Below are the records; copy exactly the stretch from the line containing "placementFee, CHC30121/CHC50121: 1000 -> 800" through the line containing "q4_2024: 300 -> 360", both ends included, and nothing else.

(Revision tracking records)
────

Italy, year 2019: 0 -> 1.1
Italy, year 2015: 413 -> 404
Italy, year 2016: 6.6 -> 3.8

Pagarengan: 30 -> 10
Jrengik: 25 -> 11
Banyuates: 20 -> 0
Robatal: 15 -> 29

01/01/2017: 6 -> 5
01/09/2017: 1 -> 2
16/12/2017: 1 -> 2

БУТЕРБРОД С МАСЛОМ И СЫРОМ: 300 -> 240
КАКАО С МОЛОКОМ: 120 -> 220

────

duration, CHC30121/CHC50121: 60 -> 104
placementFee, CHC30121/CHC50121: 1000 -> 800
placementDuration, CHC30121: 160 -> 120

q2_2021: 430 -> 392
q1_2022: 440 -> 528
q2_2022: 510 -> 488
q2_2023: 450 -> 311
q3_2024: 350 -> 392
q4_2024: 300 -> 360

────

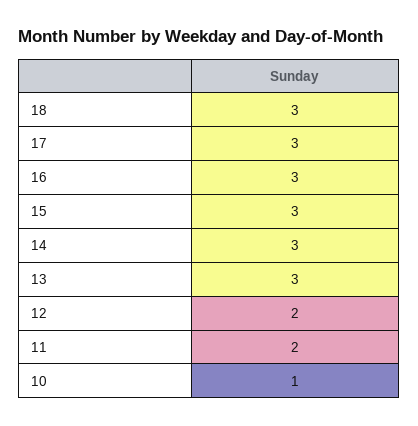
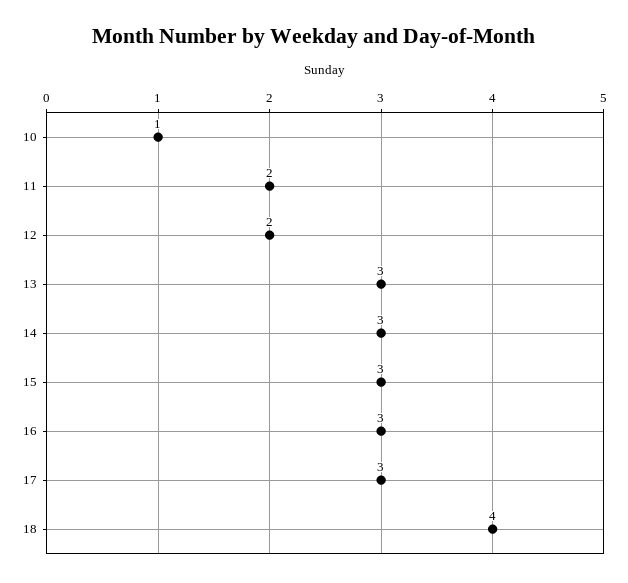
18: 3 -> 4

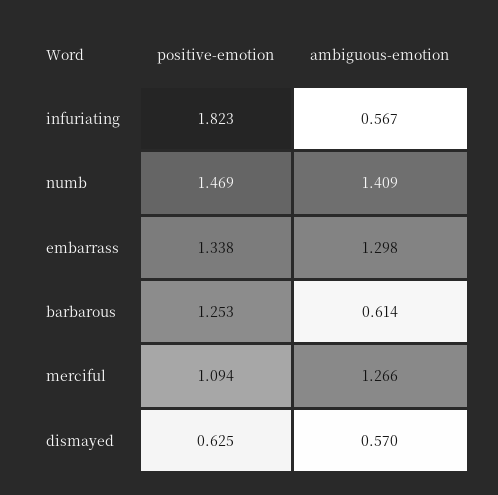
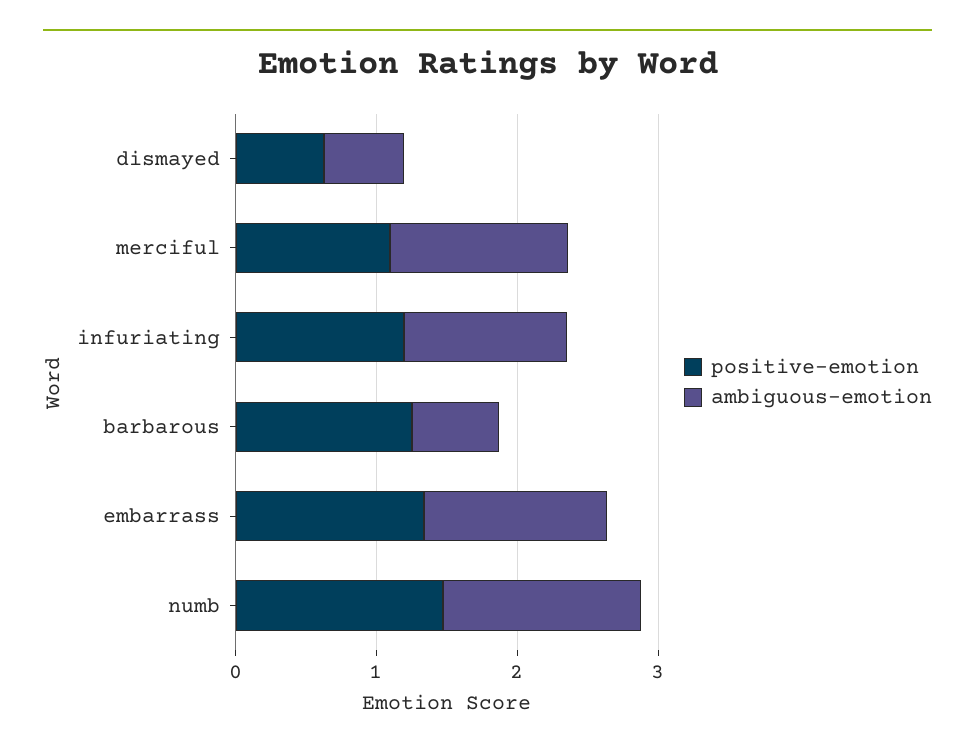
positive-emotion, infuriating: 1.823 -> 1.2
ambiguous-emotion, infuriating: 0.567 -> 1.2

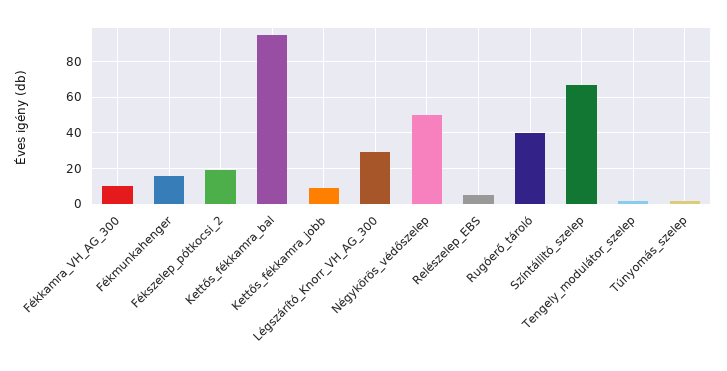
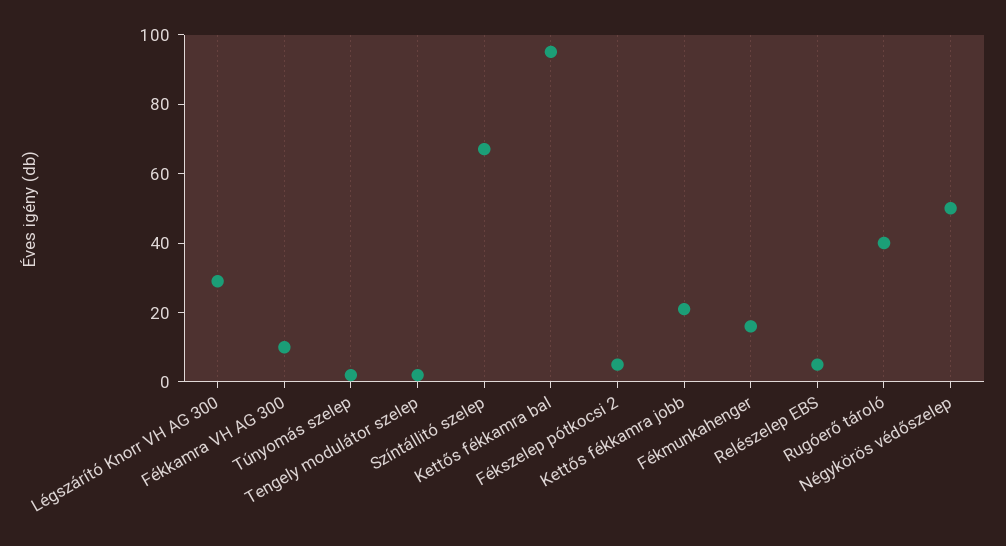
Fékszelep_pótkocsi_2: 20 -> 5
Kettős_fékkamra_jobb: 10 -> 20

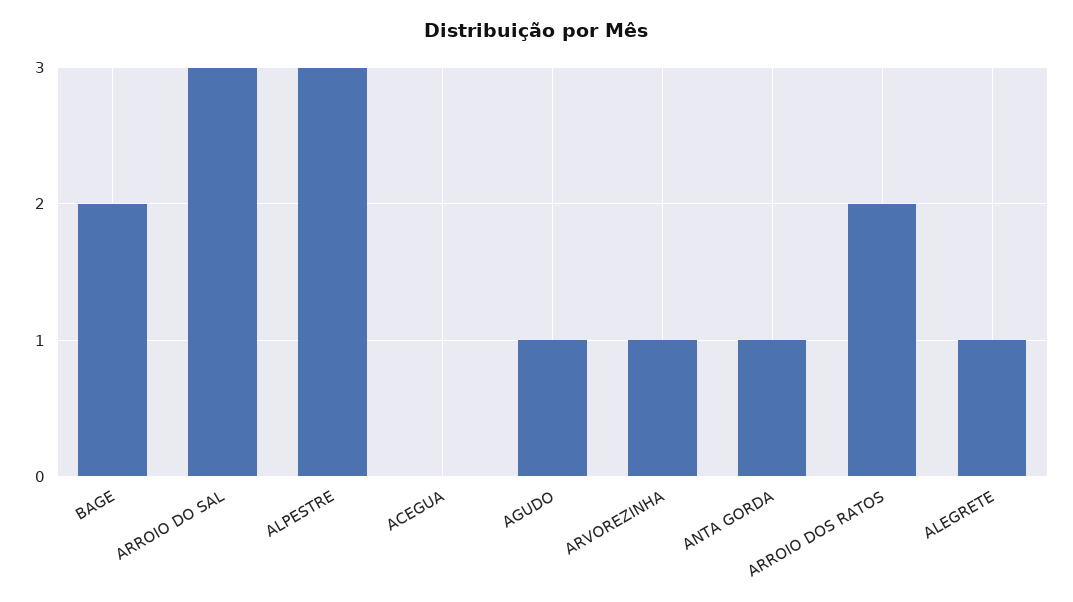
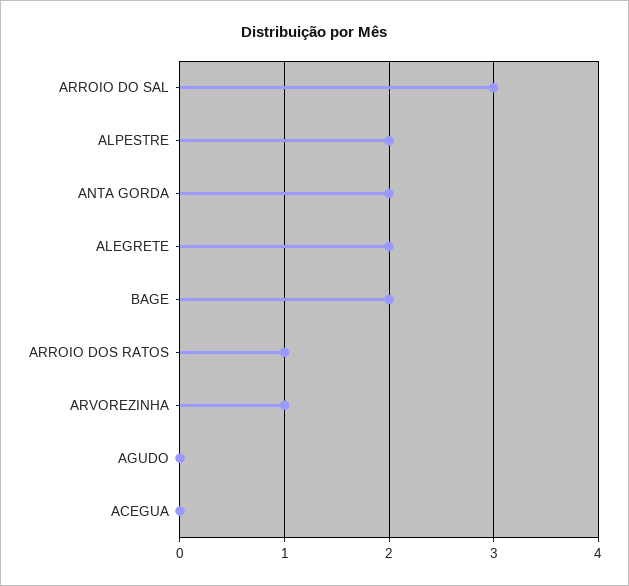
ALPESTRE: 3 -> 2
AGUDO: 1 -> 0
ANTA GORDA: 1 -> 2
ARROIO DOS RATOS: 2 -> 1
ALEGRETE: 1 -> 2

────

| Response to this task |
placementFee, CHC30121/CHC50121: 1000 -> 800
placementDuration, CHC30121: 160 -> 120

q2_2021: 430 -> 392
q1_2022: 440 -> 528
q2_2022: 510 -> 488
q2_2023: 450 -> 311
q3_2024: 350 -> 392
q4_2024: 300 -> 360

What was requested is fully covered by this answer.